Trump’ın Başkanlığının kesinleşmesiyle ABD’deki aşırı sağcı ve ırkçı grupların hareketlenmeye başlaması bu göstergelerden ilki. “Alan Parker”ın “Mississippi Yanıyor” aslı kült filminden hatırlayacağınız dehşet sahnelerini Amerikan vatandaşı siyahilere yaşatan Ku Klux Klan örgütü (KKK), Trump’ın bütün adımlarını ilgiyle ve hayranlıkla izliyor. Seçim kampanyasına maddi destek sağlamayı isteseler de kampanyaya zarar vereceği düşüncesiyle olsa gerek bu bağış kabul edilmemiş.
Örgütteki hareketlenmeler, siyahi Amerikalılar tarafından endişeyle izleniyor. Ku Klux Klan örgütü, beyazların siyahilere karşı mutlak ırk üstünlüğünü savunan ve Amerikan İç Savaşı’ndan itibaren siyahilerin kazanmaya başladığı bütün hak ve özgürlüklere karşı çıkan daha da kötüsü en temel insani beklenti olan eşitliğe karşı çıkan bir örgüt. Örgütün, şiddet ve terör eylemleriyle hareket ediyor olması zamanla bir suç şebekesi olarak kabul edilmesine sebep oldu ve örgüt iki defa dağıldı. 1950’lerden sonra yeniden dirilen örgütün bugün ABD’de açıktan izleyicileri sınırlı olsa da sempatizanları hiç de az değil.
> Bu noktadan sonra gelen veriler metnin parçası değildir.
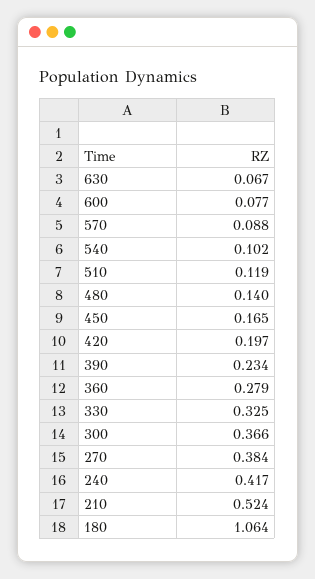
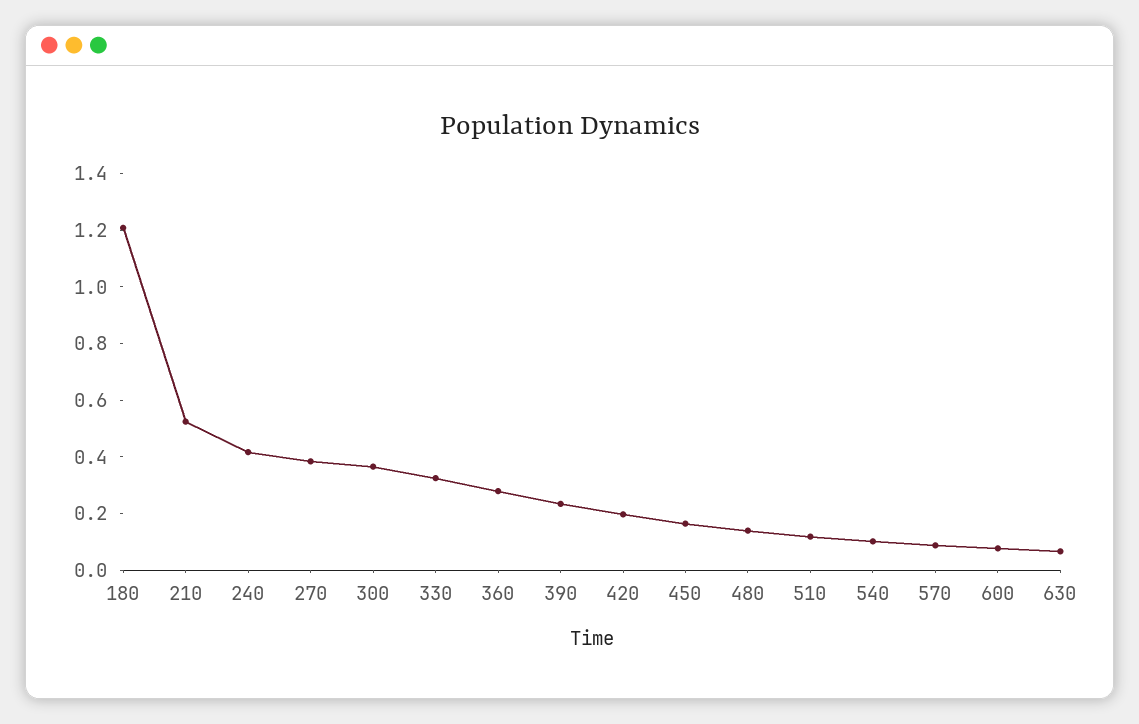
180: 1.064 -> 1.2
Örgüt hâlâ, ABD’nin birkaç bölgesinde yerel seviyede propagandasını düşük yoğunluklu olarak sürdürüyor.
Bu hatırlatmalardan sonra, Trump’ın başkanlığı kazanmasının ardından Ku Klux Klan veya benzeri örgütlerin hareketlenmesinin maliyetli sonuçları olabileceği dikkate alınmalı.
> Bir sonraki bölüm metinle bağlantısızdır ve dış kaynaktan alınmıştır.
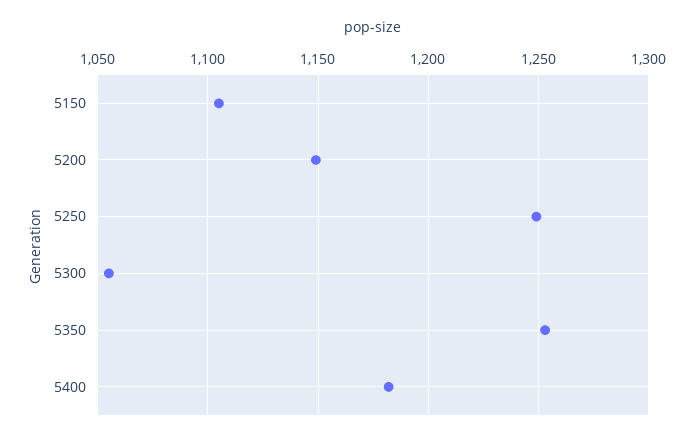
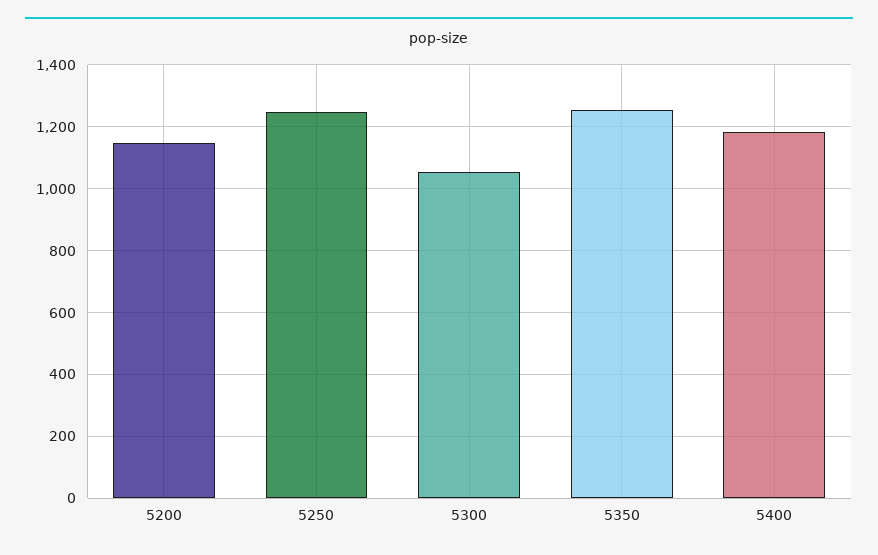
5150: 1105 -> none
Ku Klux Klan’ın, Trump’ın yüksek oyla seçildiği Kuzey Carolina’da ‘zafer yürüyüşü’ yapacağını açıklaması, bu sonuçlardan ilki. Bu gelişmelerden, kendisini şaibe altında bırakacağı gerekçesiyle Trump’ın da hoşnut olmadığını zannediyorum. Bu ve benzeri yürüyüş ve gösterilere izin verilmesi halinde ABD’nin güney eyaletlerinde çoğunluğu oluşturan hispanik ve Meksikalılar’ın, güneydoğu eyaletlerinde ise siyahilerin oluşturduğu çoğunluğun rahatsız olacağı ve ABD’nin çok uzun süredir kurmaya çalıştığı ve Hollywood üzerinden dünyanın inandığı iki rüyanın ağır yara almasına sebep olur. Bunlardan ilki, “Amerikan Milleti” rüyası. İkincisi ise “özgürlükler ve fırsatlar ülkesi Amerika” rüyası.